The Indianapolis headquartered company said the acquisition will establish a gene therapy program at Lilly, anchored by Prevail's portfolio of neuroscience assets, and will broaden Lilly's commitment to use novel modalities to attempt to address otherwise fatal genetic forms of neurodegenerative disease such as Parkinson’s disease or dementia.
Lilly said it would acquire Prevail for $22.50 per share. The deal also includes a "contingent value right" worth US$4 per share in cash, payable upon the first regulatory approval of a product from Prevail's pipeline.

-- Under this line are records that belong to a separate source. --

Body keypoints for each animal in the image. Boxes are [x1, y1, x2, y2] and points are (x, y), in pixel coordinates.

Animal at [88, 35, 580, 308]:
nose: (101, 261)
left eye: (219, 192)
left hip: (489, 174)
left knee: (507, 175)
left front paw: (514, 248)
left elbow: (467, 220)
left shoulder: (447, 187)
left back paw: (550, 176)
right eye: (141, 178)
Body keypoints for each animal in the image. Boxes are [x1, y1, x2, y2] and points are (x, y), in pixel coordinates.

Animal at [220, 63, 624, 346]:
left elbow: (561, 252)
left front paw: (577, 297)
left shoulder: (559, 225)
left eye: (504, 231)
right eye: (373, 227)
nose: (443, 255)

Prevail’s goal is to develop and commercialize disease-modifying AAV-based gene therapies for patients with neurodegenerative diseases. Its lead gene therapies in clinical development are PR001 for patients with Parkinson's disease with GBA1 mutations (PD-GBA) and neuronopathic Gaucher disease (nGD) and PR006 for patients with frontotemporal dementia with GRN mutations (FTD-GRN).

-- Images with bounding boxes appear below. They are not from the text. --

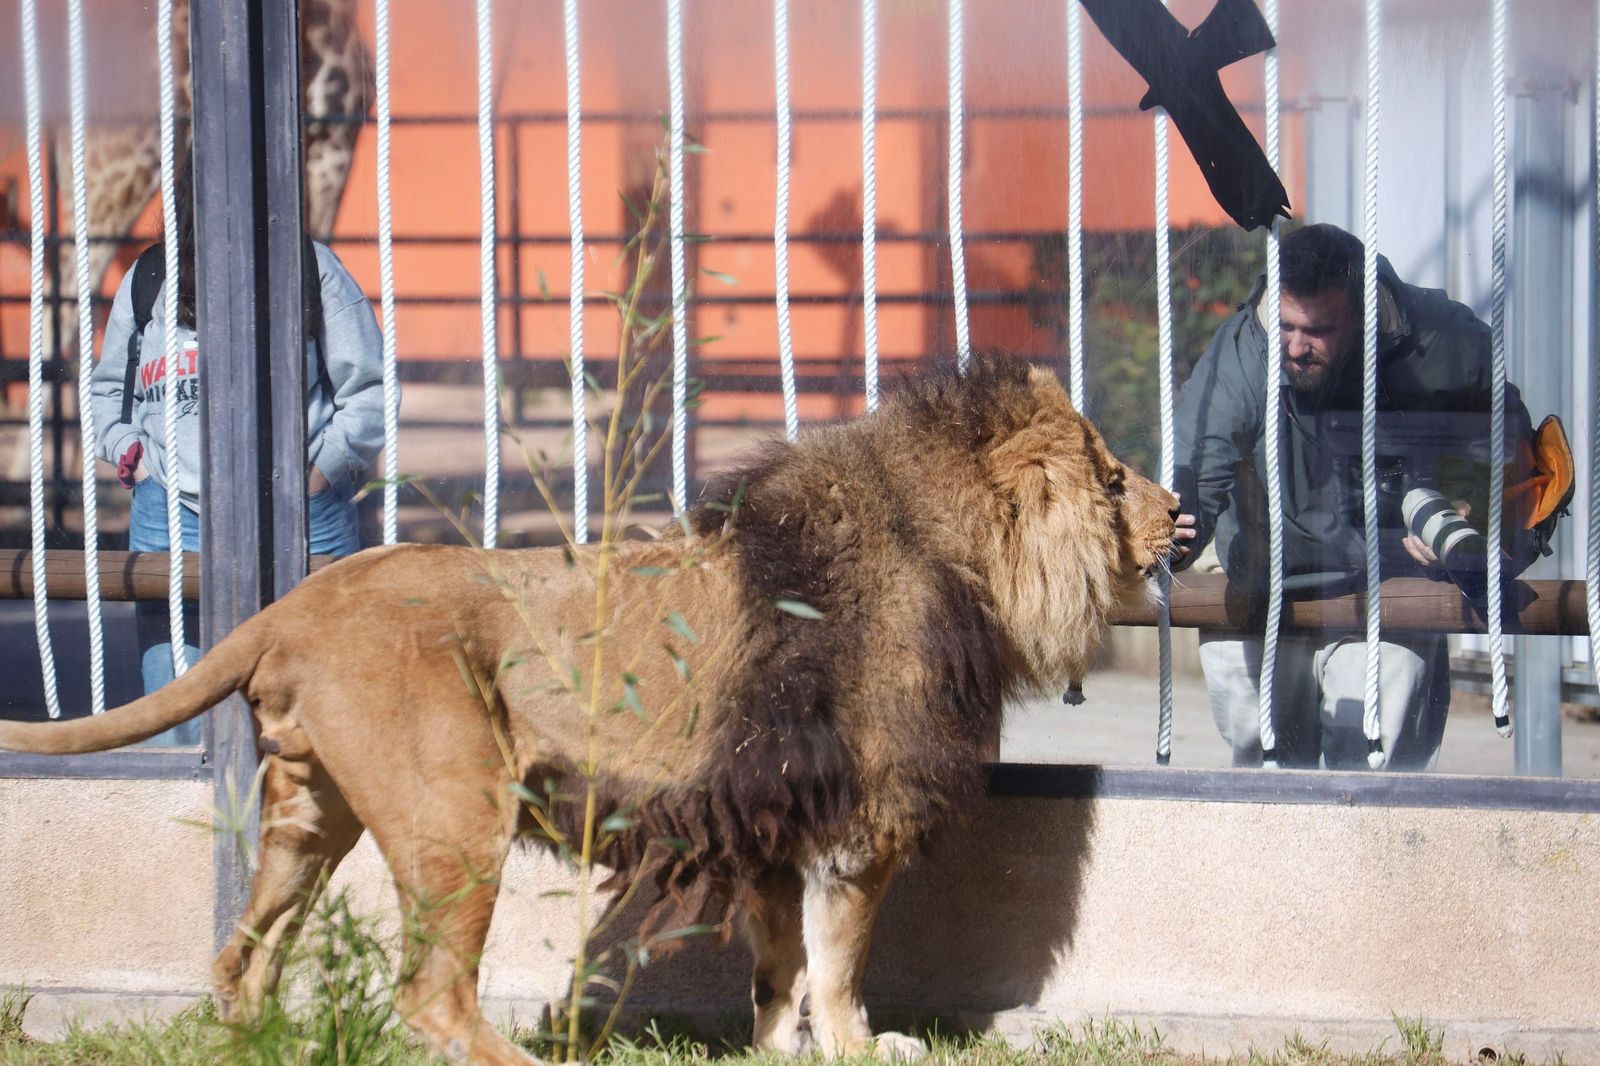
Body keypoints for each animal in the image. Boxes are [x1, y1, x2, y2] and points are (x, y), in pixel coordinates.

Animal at [0, 356, 1176, 1065]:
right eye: (1115, 479)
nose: (1190, 516)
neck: (950, 551)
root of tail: (294, 599)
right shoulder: (857, 821)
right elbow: (840, 964)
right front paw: (857, 1045)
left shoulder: (771, 819)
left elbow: (778, 967)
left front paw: (773, 1051)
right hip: (456, 816)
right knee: (430, 993)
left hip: (308, 813)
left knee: (243, 958)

The company’s preclinical pipeline includes PR004 for patients with specific synucleinopathies, as well as potential gene therapies for Alzheimer's disease, Parkinson's disease, amyotrophic lateral sclerosis (ALS), and other neurodegenerative disorders.

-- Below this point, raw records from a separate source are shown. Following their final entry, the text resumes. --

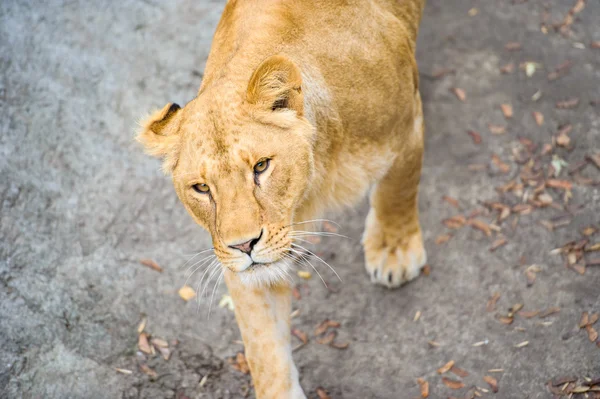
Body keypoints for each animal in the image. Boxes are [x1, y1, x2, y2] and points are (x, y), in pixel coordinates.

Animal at [136, 1, 426, 398]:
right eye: (202, 188)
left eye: (261, 166)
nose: (244, 245)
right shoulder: (243, 269)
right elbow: (265, 349)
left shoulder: (406, 127)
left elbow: (398, 190)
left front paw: (394, 251)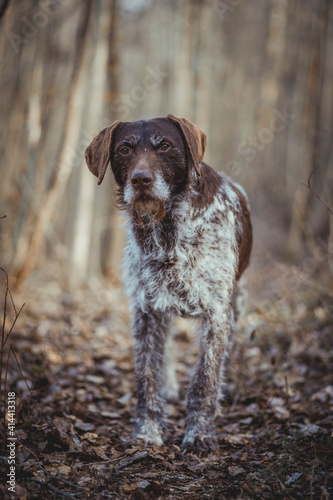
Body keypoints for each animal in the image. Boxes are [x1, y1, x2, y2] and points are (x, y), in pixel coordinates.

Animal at [85, 115, 252, 452]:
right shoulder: (146, 311)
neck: (167, 230)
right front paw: (147, 432)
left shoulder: (217, 313)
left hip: (237, 303)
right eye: (124, 149)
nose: (141, 180)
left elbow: (205, 379)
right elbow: (147, 377)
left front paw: (199, 433)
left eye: (164, 146)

Advancing groundbreaking work
"Gene therapy is a promising approach with the potential to deliver transformative treatments for patients with neurodegenerative diseases such as Parkinson's, Gaucher and dementia," said Mark Mintun, VP of pain and neurodegeneration research at Lilly. "The acquisition of Prevail will bring critical technology and highly skilled teams to complement our existing expertise at Lilly, as we build a new gene therapy program anchored by well-researched assets. We look forward to completing the proposed acquisition and working with Prevail to advance their groundbreaking work through clinical development."
Prevail was founded by Dr Asa Abeliovich in 2017, through a collaborative effort with the Silverstein Foundation for Parkinson's with GBA, and OrbiMed, and is headquartered in New York.
Several of its therapies have been granted fast track and orphan drug tags by the US Food and Drug Administration (FDA) and the European Commission.
CEO, Dr Abeliovich, remarked that, in just over three years, the innovator has advanced two first-in-class gene therapy programs into clinical development for PD-GBA, nGD, and FTD-GRN, established two manufacturing platforms, and developed a broad pipeline with great potential to impact patients in need of disease-modifying treatment options.